I am using WolframAlpha Exponential-Fit formulas to find equation of Exponential Regression
http://mathworld.wolfram.com/LeastSquaresFittingExponential.html
but after implementation, I tested with a simple set x,y pair : [{1,2},{3,4},{5,6}]
My app result :
A = 1.59431... , B = 0.27465...
While WolframAlpha double check with calculation expression :
http://www.wolframalpha.com/input/?i=exponential+fit+%7B%7B1%2C2%7D%2C%7B3%2C4%7D%2C%7B5%2C6%7D%7D
have different results :
A = 1.75135 , B = 0.24929
I full checked my code and can make sure, I followed formulas from WolframAlpha
Someone can guide me what wrong I am
This is a normal and classical situation. Say that your model is $$y=e^{a+b x}$$ This model is nonlinear with respect to its parameters but you can linearize it writing $$\log(y)=a+bx$$ which is linear.
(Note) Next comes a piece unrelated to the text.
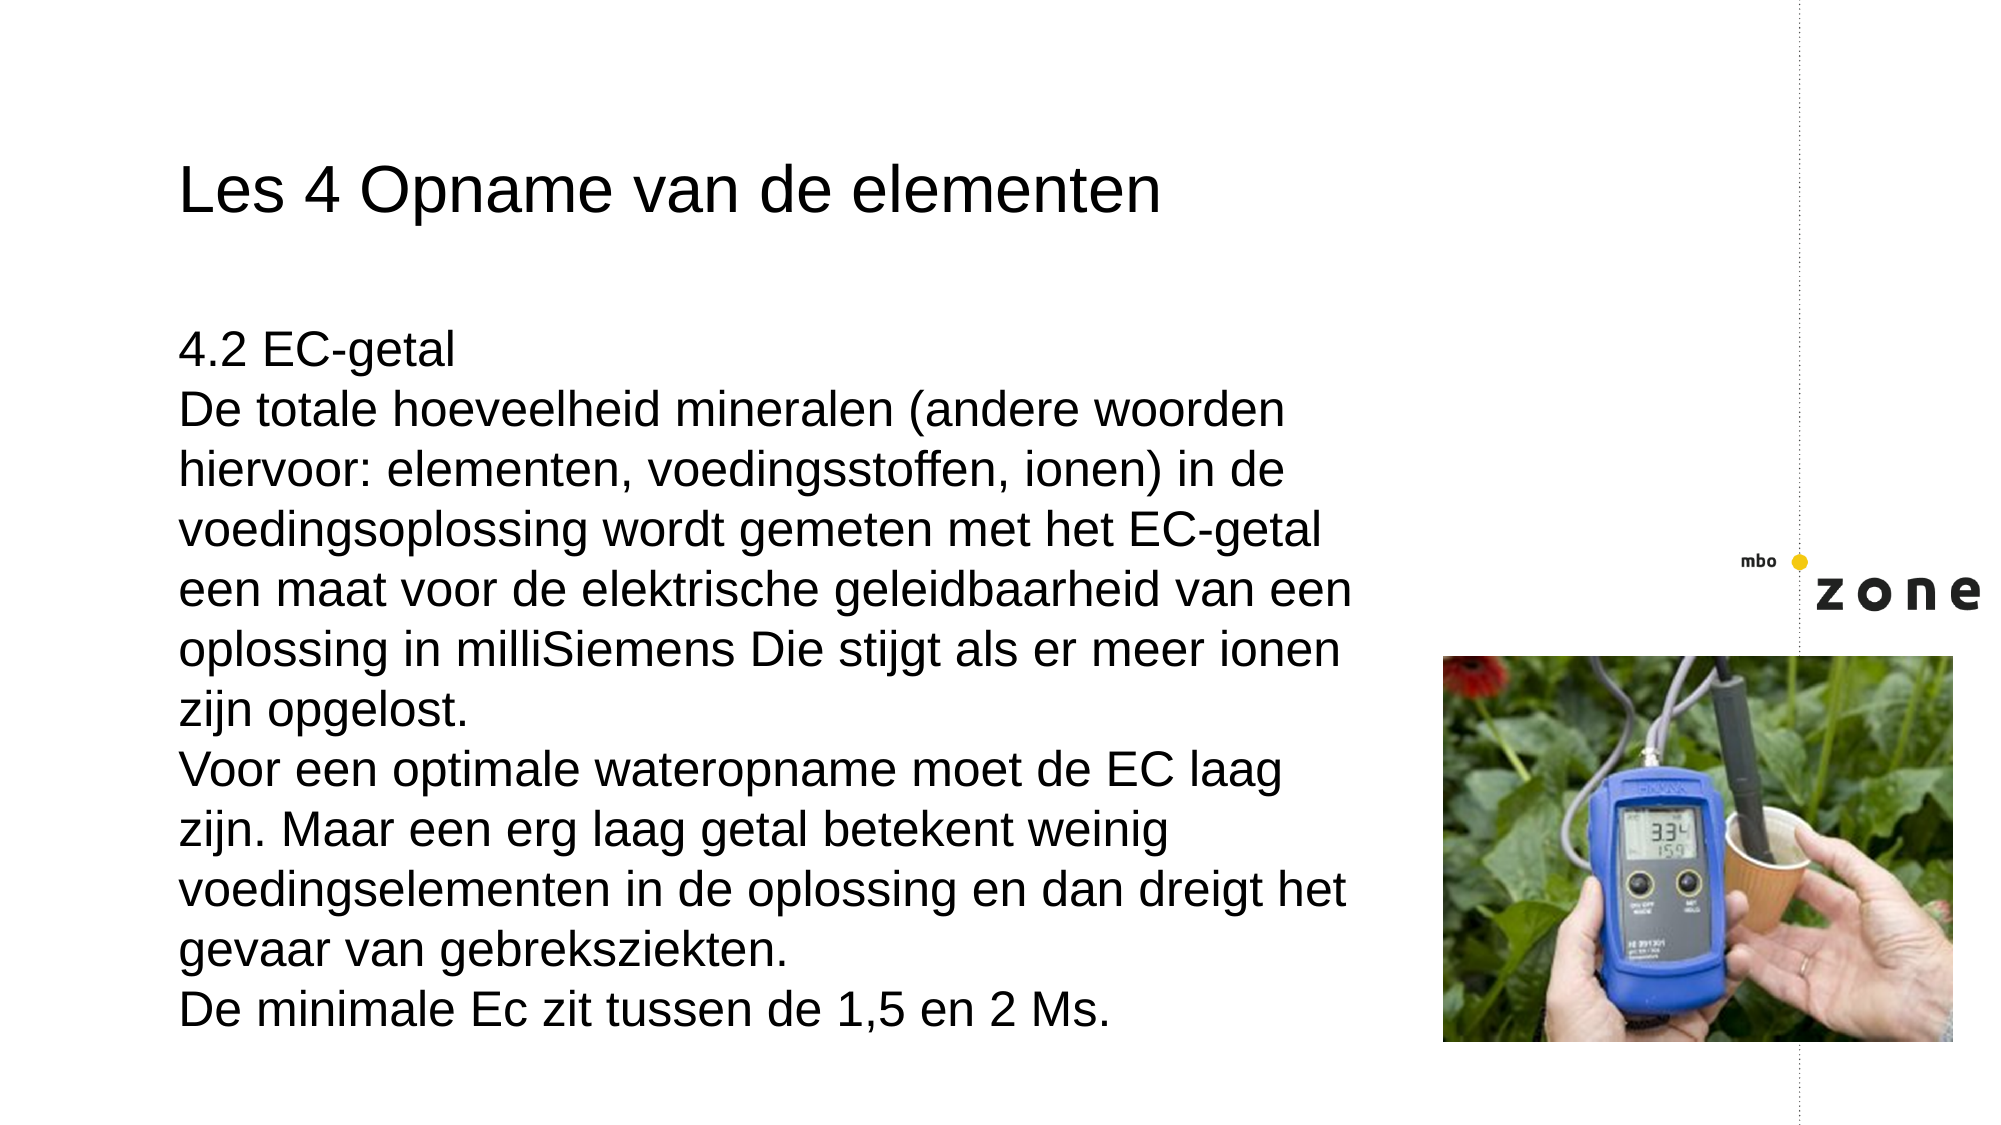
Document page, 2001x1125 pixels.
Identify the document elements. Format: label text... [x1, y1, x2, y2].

Applied to your data points, this leads to $$\log(y)=0.466441+0.274653 x$$ which corresponds to the minimization of the sum of squares on the logarithms of $y$. If you use these values as starting guesses for the non linear fit, you obtain $$y=e^{0.560384+0.249292 x}$$ which corresponds to the minimization of the sum of squares on $y$ which can be very different.
What the document you refer to shows is how to do the first step. What Wolfram Alpha does corresponds to the second step which is the correct one.
If you compute the sum of squares on the $y$'s, the first model leads to $0.230271$ while the second model leads to $0.159576$ which is much better.